Tutti i rimanenti allevamenti da ingrasso saranno categorizzati o controllati solamente per la malattia di Aujeszky. Per l’allevatore, i campionamenti e le analisi sono gratuiti.

In Emilia-Romagna, nel 2014, il piano di controllo nazionale ha riguardato 4.757 aziende suine iscritte alla Banca dati nazionale. Di queste, 461 sono soggette al piano. Quelle esaminate sono state 459, di cui trovate sieropositive 48 ovvero il 10%. Gli allevamenti indenni dalla malattia di Aujeszky in Banca dati nazionale sono 165.
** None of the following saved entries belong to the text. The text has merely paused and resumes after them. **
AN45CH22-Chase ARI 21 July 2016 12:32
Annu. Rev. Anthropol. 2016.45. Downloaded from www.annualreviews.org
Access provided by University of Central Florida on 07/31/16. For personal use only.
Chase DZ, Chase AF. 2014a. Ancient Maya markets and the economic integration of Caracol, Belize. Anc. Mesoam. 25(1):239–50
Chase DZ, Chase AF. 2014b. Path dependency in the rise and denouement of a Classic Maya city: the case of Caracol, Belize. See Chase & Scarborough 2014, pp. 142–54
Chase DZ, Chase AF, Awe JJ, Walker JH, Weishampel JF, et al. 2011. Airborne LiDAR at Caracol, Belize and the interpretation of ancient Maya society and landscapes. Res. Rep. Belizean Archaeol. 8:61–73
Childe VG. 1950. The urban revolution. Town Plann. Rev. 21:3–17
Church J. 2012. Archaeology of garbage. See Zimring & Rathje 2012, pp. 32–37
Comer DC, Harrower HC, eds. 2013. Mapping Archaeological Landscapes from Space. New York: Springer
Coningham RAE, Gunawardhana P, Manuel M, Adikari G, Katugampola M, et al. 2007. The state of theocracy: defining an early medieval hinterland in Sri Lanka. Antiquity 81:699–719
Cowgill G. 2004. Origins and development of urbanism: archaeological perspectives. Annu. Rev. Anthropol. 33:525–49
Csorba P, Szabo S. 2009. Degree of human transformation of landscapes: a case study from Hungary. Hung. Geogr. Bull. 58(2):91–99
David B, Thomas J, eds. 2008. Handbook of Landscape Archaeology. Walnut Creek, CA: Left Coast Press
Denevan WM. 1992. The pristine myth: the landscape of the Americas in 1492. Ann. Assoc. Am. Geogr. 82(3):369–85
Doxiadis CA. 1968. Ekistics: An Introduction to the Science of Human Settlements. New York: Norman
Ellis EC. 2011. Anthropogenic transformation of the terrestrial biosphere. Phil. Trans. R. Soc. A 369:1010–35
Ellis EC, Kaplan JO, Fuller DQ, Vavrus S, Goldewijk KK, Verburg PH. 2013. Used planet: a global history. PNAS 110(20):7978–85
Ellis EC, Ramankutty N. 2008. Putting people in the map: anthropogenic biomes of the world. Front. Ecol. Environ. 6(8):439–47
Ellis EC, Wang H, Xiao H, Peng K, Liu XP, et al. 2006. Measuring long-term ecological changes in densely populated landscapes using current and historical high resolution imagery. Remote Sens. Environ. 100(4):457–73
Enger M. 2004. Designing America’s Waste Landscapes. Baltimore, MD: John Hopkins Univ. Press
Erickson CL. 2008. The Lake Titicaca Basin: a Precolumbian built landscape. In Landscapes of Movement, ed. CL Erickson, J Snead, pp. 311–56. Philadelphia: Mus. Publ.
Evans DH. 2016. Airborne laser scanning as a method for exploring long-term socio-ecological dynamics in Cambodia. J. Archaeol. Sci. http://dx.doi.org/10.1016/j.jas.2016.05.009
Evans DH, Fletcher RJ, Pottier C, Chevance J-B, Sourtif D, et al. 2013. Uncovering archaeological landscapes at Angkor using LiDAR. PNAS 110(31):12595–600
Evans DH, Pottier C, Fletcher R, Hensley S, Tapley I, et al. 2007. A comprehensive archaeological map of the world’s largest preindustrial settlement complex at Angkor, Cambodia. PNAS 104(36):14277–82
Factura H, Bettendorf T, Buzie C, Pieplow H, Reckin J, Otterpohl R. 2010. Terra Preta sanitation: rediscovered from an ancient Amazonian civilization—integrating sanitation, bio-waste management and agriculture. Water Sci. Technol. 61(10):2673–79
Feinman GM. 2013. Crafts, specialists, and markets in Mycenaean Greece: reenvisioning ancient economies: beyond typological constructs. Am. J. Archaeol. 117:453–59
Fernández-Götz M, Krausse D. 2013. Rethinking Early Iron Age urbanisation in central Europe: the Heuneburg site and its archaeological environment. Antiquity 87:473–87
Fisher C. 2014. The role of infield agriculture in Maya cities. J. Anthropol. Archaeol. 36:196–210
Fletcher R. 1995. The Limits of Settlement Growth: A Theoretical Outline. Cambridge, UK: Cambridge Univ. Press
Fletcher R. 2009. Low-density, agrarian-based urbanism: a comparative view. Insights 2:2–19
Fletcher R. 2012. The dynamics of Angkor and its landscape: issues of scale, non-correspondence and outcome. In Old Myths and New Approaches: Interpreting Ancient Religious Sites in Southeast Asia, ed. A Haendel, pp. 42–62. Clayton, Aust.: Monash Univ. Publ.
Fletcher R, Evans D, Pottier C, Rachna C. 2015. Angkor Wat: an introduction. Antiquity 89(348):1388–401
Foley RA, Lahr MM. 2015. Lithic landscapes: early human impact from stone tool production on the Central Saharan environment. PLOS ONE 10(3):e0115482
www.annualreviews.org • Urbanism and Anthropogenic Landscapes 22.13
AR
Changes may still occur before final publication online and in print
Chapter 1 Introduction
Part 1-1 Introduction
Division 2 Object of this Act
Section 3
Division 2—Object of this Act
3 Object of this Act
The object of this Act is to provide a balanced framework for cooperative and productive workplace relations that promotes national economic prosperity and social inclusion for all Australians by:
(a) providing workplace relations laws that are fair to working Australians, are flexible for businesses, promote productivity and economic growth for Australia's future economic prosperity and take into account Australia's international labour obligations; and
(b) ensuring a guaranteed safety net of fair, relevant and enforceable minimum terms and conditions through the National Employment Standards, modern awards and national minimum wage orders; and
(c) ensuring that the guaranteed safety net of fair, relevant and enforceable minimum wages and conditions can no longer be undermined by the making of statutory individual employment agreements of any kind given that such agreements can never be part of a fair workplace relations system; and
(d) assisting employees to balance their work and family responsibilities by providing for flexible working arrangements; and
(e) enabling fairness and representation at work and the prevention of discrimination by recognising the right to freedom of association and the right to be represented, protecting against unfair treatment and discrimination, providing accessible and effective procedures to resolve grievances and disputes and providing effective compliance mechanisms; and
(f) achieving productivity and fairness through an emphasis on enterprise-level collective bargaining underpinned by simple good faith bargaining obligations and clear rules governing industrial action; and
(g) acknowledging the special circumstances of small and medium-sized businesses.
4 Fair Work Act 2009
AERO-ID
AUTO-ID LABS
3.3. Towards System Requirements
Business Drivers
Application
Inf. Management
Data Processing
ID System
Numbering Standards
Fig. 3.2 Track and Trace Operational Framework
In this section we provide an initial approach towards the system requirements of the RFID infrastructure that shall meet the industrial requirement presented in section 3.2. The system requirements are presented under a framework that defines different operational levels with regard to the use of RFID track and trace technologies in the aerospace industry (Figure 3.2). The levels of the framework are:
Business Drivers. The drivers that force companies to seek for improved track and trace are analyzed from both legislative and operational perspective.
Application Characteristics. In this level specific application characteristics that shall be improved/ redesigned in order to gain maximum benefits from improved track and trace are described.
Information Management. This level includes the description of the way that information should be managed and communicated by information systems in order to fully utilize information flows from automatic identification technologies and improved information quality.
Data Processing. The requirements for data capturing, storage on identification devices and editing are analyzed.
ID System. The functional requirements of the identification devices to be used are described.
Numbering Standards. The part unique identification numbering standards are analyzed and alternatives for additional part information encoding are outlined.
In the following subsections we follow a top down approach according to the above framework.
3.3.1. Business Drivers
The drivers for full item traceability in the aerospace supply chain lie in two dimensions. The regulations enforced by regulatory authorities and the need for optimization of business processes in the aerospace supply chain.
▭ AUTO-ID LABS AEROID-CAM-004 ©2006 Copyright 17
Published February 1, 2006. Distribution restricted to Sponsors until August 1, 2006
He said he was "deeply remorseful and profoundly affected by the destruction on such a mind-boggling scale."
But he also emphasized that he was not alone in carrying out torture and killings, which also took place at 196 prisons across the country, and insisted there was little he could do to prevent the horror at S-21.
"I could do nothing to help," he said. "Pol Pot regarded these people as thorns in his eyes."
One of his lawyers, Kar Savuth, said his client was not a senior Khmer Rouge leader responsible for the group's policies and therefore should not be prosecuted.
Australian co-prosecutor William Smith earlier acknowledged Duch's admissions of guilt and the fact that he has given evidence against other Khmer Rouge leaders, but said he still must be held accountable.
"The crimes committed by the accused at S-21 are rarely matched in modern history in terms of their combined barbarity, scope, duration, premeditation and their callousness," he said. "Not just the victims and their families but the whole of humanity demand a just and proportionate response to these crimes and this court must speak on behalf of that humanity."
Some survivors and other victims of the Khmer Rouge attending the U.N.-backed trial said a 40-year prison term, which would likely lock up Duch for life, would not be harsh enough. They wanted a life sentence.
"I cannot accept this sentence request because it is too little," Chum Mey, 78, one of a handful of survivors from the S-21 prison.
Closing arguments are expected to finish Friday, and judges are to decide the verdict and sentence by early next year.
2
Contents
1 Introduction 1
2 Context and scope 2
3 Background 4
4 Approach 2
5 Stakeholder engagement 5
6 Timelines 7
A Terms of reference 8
«Il piano vaccinale – conclude Licata – prevede determinati step per i diversi settori. Per l’ingrasso/produzione il primo vaccino va sottoposto a 60-90 giorni, il secondo dopo 28 giorni e il richiamo al 7° mese di età. Come sopra, anche per le scrofette il primo vaccino va sottoposto a 60-90 giorni e il secondo dopo 28 giorni, ma il richiamo avverrà al primo intervento fecondativo. Per le scrofe si prevede un richiamo ad ogni intervento fecondativo per un massimo di 3 all’anno. Nel caso di verri e verretti il programma prevede un vaccino ogni quattro mesi. Lo scopo è quello di verificare la corretta applicazione della vaccinazione in allevamenti positivi quando siano riscontrate delle non conformità nella procedura di vaccinazione».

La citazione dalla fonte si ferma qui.